Gezeigter Textauszug:
Wer die wichtigsten Hymnen des Civil Rights Movement nacheinander hört, bekommt einen authentischen Eindruck davon, wie sich die Auseinandersetzungen zwischen Schwarzen und Weißen in den Vereinigten Staaten sukzessive verschärft haben. Zwischen Sam Cookes „A Change Is Gonna Come“ und Gil Scott-Herons „The Revolution Will Not Be Televised“ liegen gerade einmal sieben Jahre. Der optimistische Ton von Sam Cooke reflektiert noch die Aufbruchstimmung des Jahres 1964, Martin Luther Kings emphatische Rede auf dem „March on Washington“ am 28. August 1963 lag gerade einmal ein Jahr zurück. Doch allmählich wurden die Konfrontationen gewalttätiger, Prediger King wurde am 1968 in Memphis erschossen. Auch in der afroafrikanischen Musik verschärfte sich der Sound. Nicht umsonst sang James Brown in diesem Jahr sein aggressives Statement „Say It Loud, I’m Black And I’m Proud“. Im Jahr darauf verlangte Sly Stone „Don’t Call Me Nigger Whitey“, The Last Poets folgten 1970 mit „Niggers Are Scared“ und Scott-Herons Revolutions-Song lässt sich als Aufruf an die afroamerikanische Community verstehen, den Wandel hin zu einer gleichberechtigten Gesellschaft, nicht vom Sofa aus abzuwarten.

Vorliegendes Material:

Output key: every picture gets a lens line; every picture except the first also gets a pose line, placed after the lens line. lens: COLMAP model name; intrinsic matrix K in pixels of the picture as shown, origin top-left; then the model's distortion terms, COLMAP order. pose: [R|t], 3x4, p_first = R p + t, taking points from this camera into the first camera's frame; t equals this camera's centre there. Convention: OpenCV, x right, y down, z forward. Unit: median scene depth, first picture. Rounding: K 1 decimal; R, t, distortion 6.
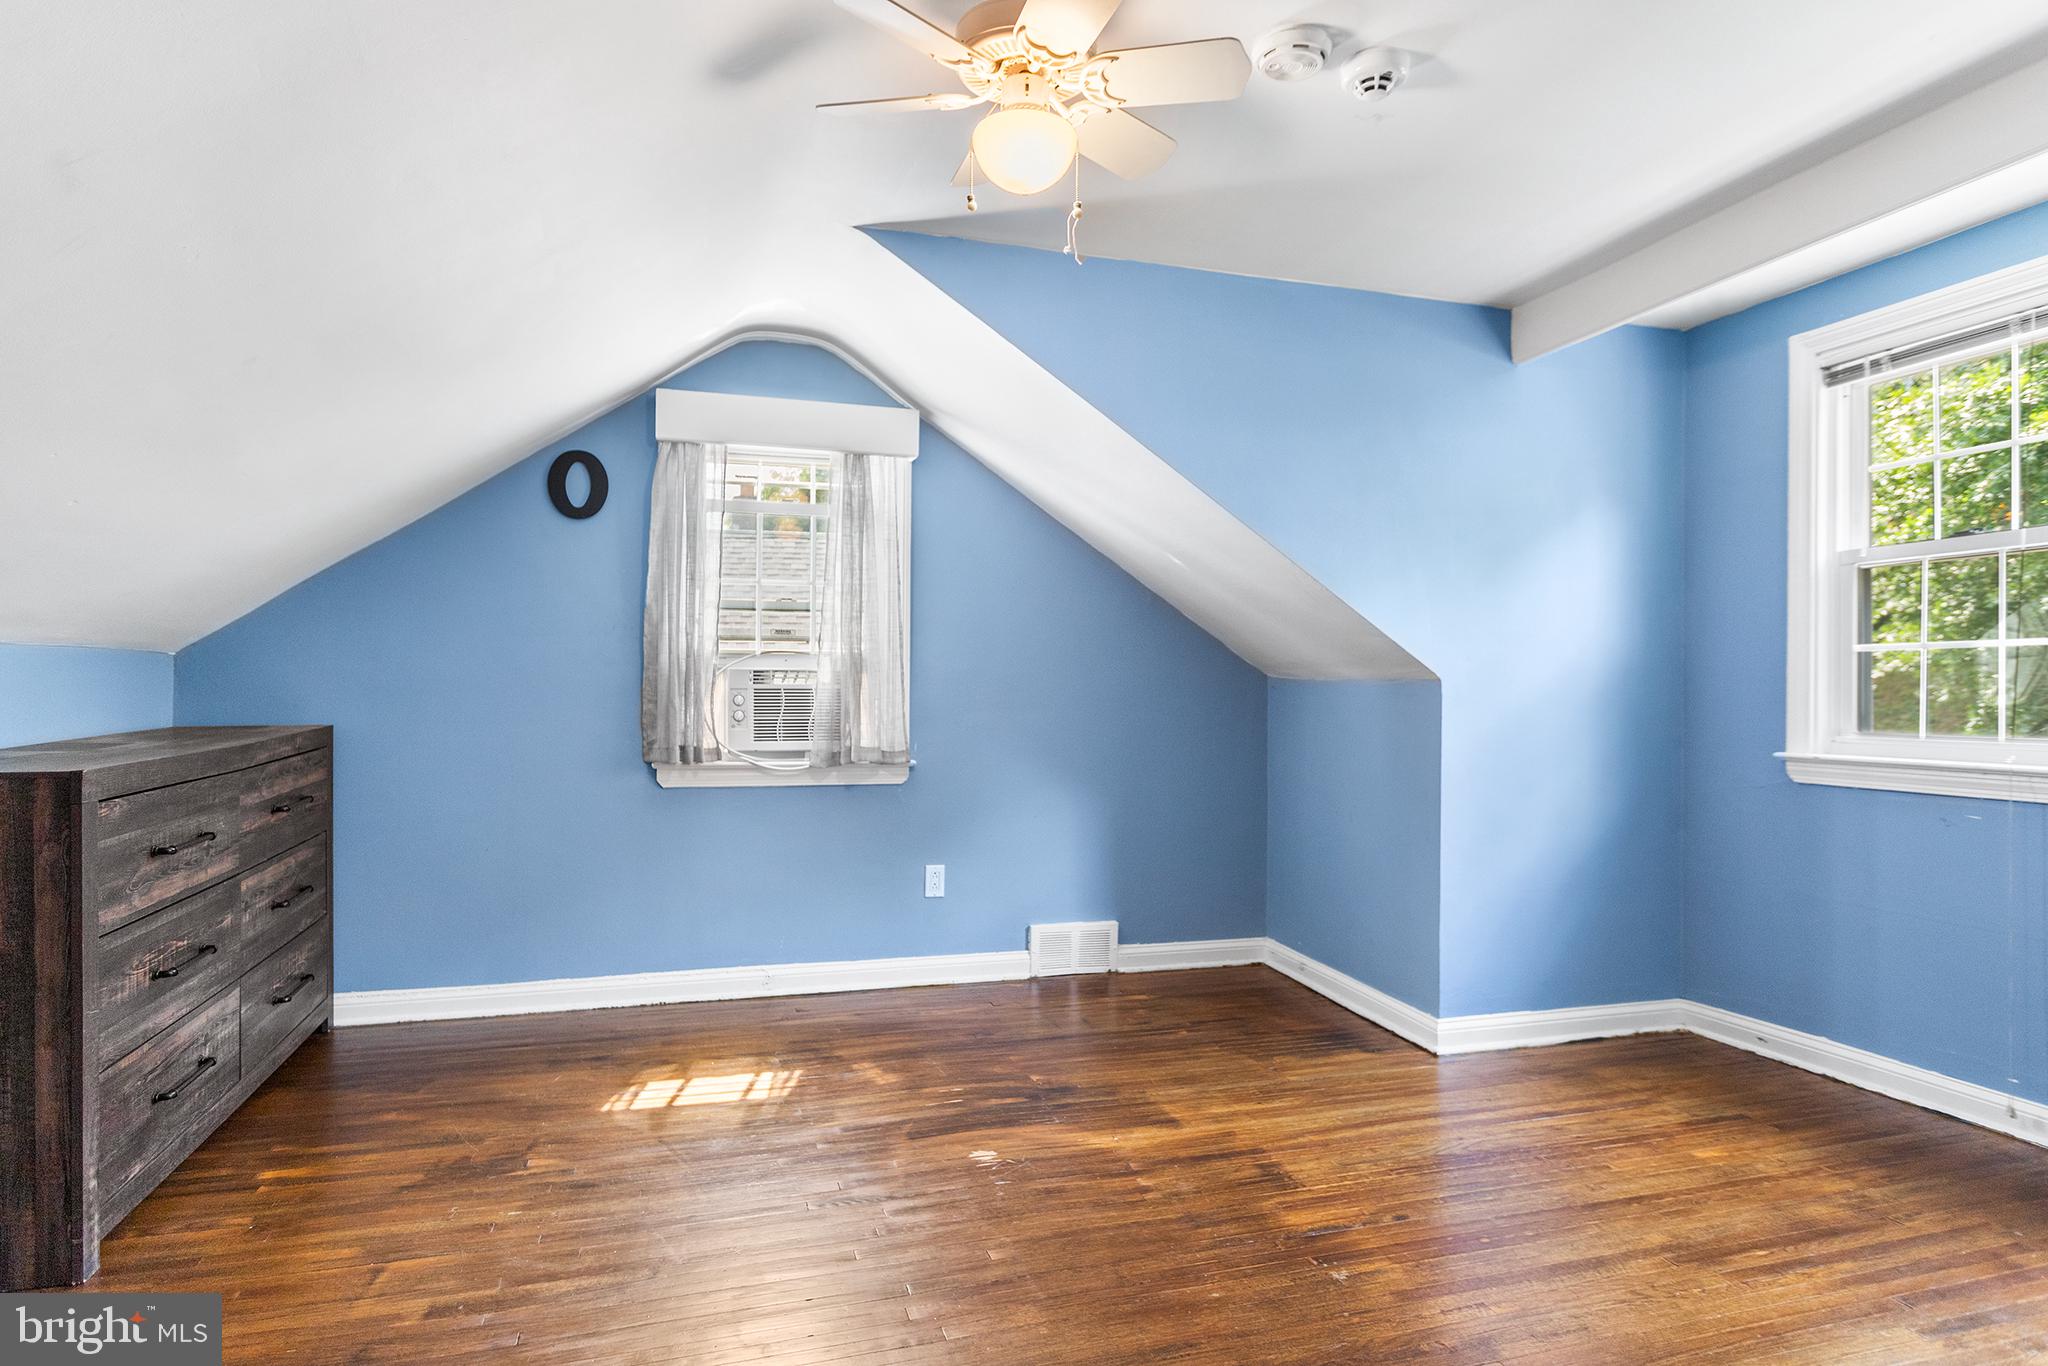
lens RADIAL K [[1106.1, 0, 1024.0], [0, 1106.1, 683.0], [0, 0, 1]] dist [-0.005832, -0.000822]
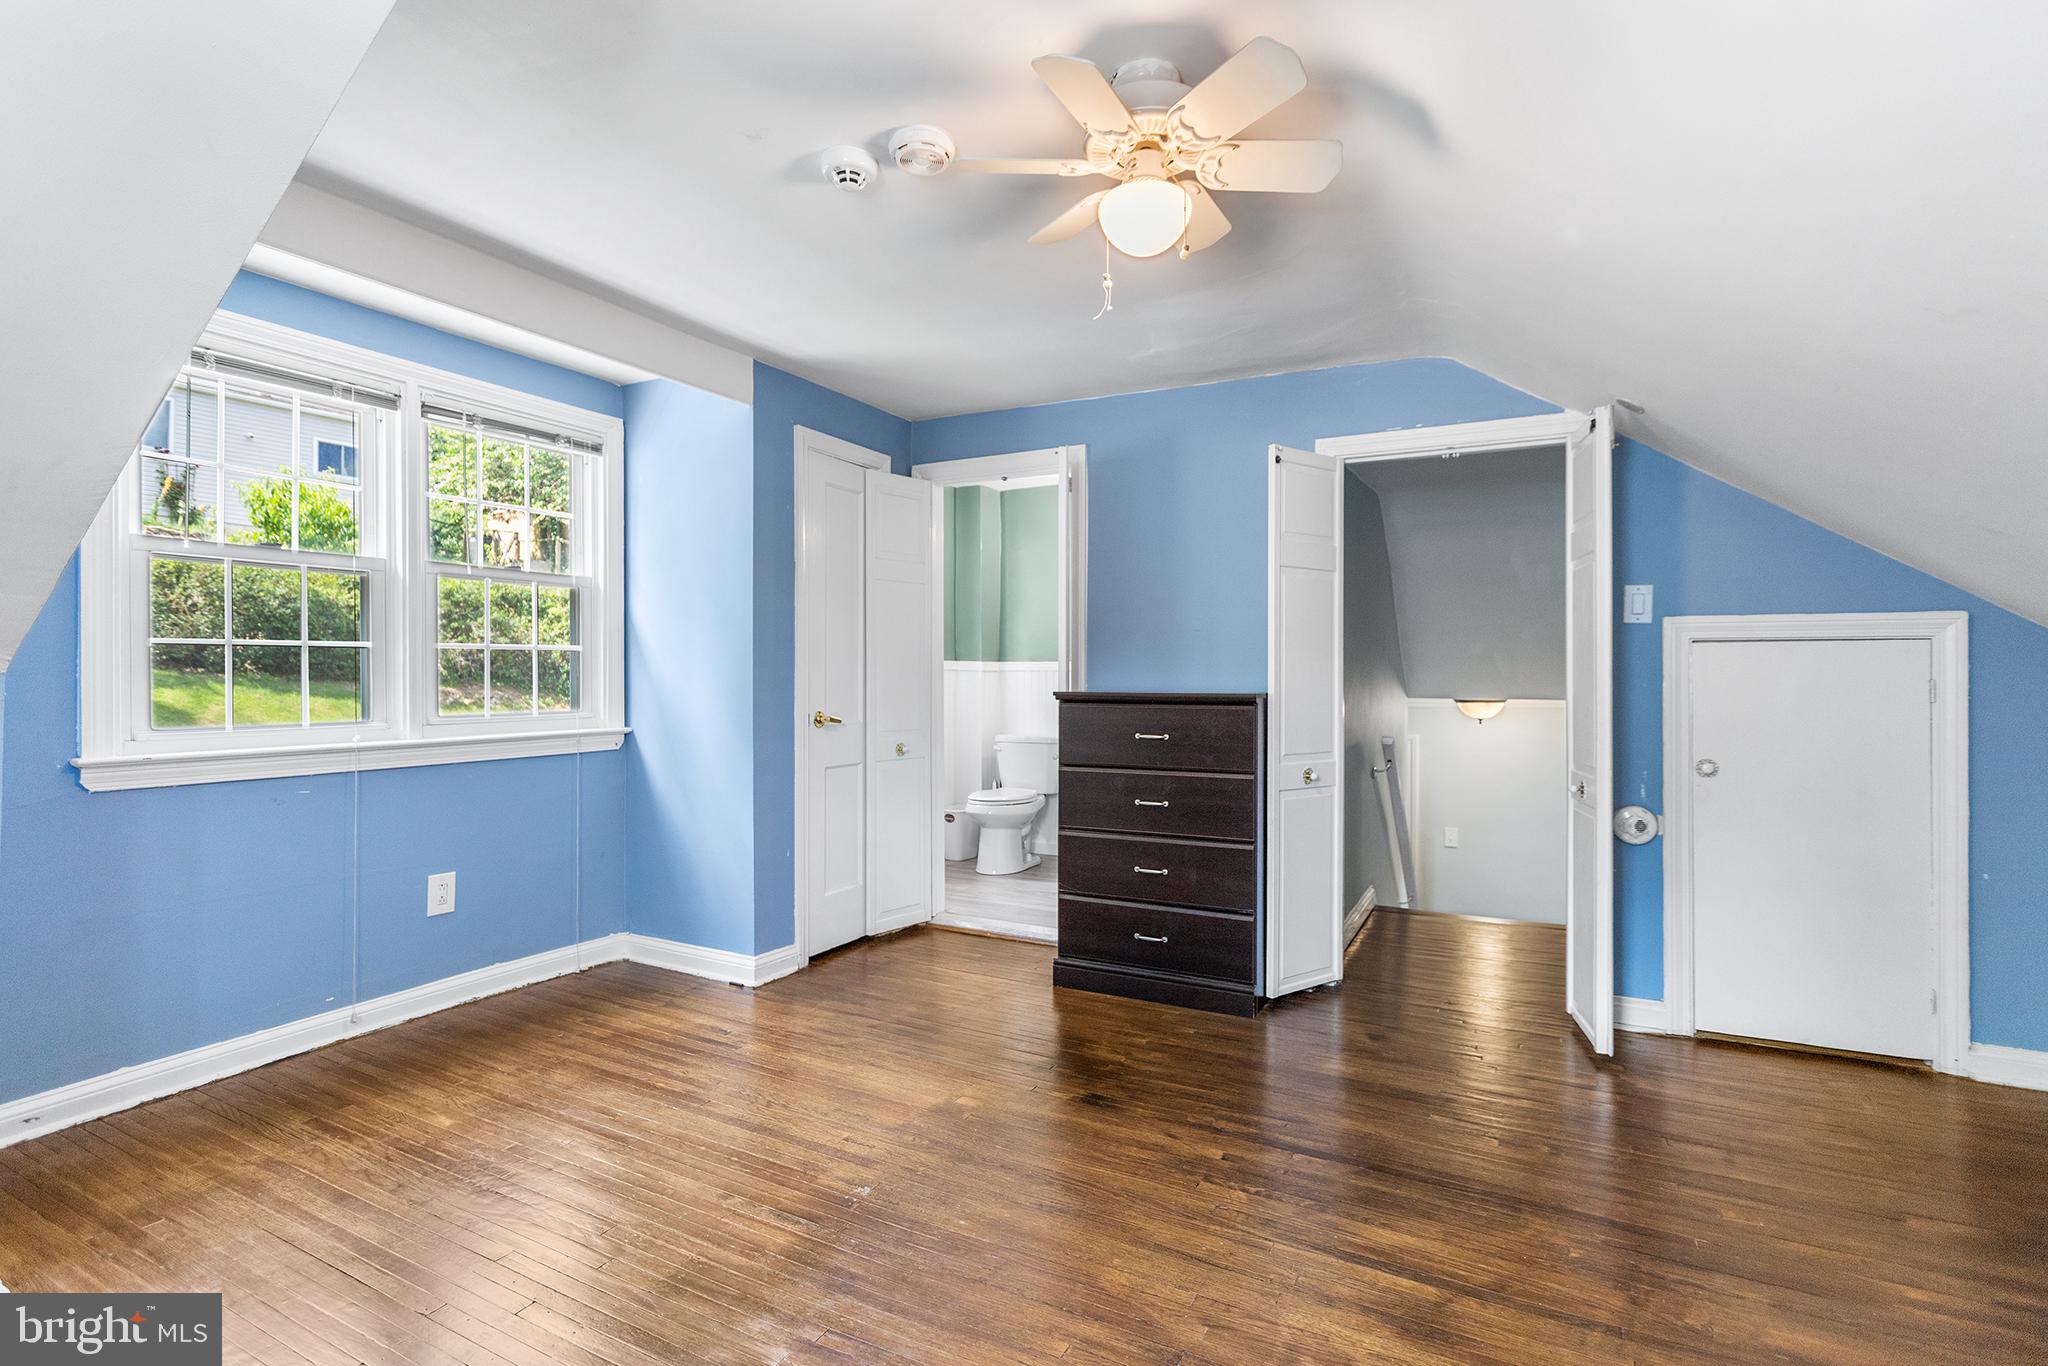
lens RADIAL K [[970.5, 0, 1024.0], [0, 970.5, 683.0], [0, 0, 1]] dist [-0.000916, 0.000158]
pose [[-0.705041, -0.009242, 0.709106, -0.411309], [-0.009212, 0.999950, 0.003874, -0.005714], [-0.709106, -0.003800, -0.705091, 1.184771]]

Aufgabenstellung: Setze den Text über die Hymnen des Civil Rights Movement im Anschluss an seinen letzten Satz fort. Das Material stammt aus einer anderen Quelle.

Schriftliche Antwort:
Der Song, um den es hier geht, entstammt gewissermaßen der optimistisch-naiven Phase Mitte der sechziger Jahre. „People Get Ready“ ist das bekannteste Stück und der erfolgreichste Hit der Band The Impressions um die Sänger und Songwriter Curtis Mayfield und Jerry Butler. Schon 1964 hatten die beiden Jugendfreunde, die sich in einer Kirche in Chicago kennengelernt und dann ihre Leidenschaft für Gospel in der Formation Northern Jubilee Gospel Singers ausgelebt hatten, mit „Keep On Pushing“ einen Song veröffentlicht, der die Ziele des Movements aufgriff. Mit „People Get Ready“ allerdings erreichten sie noch weit mehr Menschen. In den R&B-Charts des Musikmagazins Billboard erreichte die Single Platz 3, in den Pop-Charts Platz 14. Doch diese Platzierung lässt nicht erkennen, welch breite kulturelle Rezeption der zweieinhalbminütige Song erfahren hat. Bob Marley wurde durch ihn zu „One Love“ mehr als nur inspiriert, Bob Dylan coverte ihn zweimal, auch Paul McCartney und Rod Stewart nahmen ihn in eigenen Versionen auf. Mayfield wurde in den Folgejahren mit den Impressions, aber vor allem als Solokünstler ab 1970 zum wichtigsten Chronisten der Lage in den urbanen afroamerikanischen Vierteln im Norden der Vereinigten Staaten – und somit der Abkapselung der Gettos, des Aufkommens einer sich verfestigenden Drogenszene und des Kampfes gegen da weiße Establishment.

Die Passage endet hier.